Jeni is busy moving, homeschooling and ain’t got no time for blog question answering currently. I, however, have more time on my hands than usual and quite a few questions to get through. So lezzzzzzz do it.

Q: Do you regret doing any routine beauty stuff (lashes etc.) now that you can’t maintain?

A: I feel like I have been able to transition out of the hair/lashes/tanning pretty easily. The worst for me has been my hair extensions. I have had some form of extensions for 18ish months. Tape ins were pretty damaging and I am now seeing the full scope of that damage. My hair is broken off and so much thinner. It’s kind of shocking. I switched to sew ins and they don’t stay in place as long, but they don’t seem to be destroying my hair quite as bad. I had my stylist come take out my sew ins, they were hanging on by a literal thread, and she let me borrow one of her halo extensions from halo couture. This thing looks so good, but I feel like it could flop out and on the floor way too easy. And THAT would be too embarrassing even for me. I also have clip in extensions that stay in way better.

My hair color grows out in a balayage sort of look. I don’t get it quite as blonde as I used to. As much as I would love to get my hair highlighted, it’s not bothering me as bad as I thought. Now if I had grey roots, I would be stressing. Lashes have also been a struggle. I still have some hanging on, but I absolutely have to wear mascara to make them blend and I have to use a lash growth serum to speed up those baby spike lashes.

My weekly spray tan is very missed. It made me look so much more alive, fit and just dang cuter. I have made it through with these great products and they are far easier than I expected.

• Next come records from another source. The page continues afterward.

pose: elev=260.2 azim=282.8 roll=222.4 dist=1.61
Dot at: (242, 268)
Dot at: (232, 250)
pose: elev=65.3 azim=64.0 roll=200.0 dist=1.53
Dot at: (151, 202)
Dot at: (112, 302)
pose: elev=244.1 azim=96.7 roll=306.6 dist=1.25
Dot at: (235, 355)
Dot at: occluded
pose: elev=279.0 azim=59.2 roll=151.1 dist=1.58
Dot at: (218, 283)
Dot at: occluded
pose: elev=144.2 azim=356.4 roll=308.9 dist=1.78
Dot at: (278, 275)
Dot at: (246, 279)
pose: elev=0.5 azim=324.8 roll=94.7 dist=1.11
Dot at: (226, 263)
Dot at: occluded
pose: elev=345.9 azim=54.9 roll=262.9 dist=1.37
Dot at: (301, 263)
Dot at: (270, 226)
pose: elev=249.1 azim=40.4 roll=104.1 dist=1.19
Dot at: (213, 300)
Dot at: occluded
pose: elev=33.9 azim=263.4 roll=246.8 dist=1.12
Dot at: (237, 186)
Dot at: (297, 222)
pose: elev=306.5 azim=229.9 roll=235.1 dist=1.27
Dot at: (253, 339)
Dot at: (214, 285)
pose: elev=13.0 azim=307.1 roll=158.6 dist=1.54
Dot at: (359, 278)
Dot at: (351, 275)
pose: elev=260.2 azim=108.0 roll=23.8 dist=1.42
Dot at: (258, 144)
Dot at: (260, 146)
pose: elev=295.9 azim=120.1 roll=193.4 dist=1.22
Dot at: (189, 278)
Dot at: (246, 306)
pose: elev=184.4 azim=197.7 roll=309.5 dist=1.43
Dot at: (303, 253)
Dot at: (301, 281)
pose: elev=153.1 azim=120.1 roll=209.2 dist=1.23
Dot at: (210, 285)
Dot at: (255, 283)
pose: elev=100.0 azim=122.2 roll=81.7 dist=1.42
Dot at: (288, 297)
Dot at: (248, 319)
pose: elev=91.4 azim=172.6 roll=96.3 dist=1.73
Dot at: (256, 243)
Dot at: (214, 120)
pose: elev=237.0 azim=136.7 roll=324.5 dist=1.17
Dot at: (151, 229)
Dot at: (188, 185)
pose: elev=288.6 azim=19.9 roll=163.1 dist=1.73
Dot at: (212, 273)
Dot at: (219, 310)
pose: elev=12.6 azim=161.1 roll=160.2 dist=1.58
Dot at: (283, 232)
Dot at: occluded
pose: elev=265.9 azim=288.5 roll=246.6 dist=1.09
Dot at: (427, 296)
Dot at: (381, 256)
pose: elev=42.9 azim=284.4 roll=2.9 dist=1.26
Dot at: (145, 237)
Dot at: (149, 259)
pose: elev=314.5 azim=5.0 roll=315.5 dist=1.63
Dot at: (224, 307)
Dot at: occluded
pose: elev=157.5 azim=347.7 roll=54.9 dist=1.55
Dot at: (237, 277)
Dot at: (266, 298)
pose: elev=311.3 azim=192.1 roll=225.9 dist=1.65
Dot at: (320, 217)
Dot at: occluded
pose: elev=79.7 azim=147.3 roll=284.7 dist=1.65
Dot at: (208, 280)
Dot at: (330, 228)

Q: What is your prioritized list to get done post-quarantine (nails, hair, waxing, etc)?

A: Hair. Lashes. Nails. Tan. In that order and all on the same day. Can that be worked out somehow?

Q: Are you doing any photography sessions?

A: I haven’t been since the shelter in place order began. If you didn’t know, I have been a professional photographer for almost 10 years and have a studio in Fort Worth. We are about to start back up and I can’t wait! I am so used to being busy with photography, seeing my clients and meeting new ones that this has been pretty sucky. Plus having almost zero income. Stress! This too shall pass.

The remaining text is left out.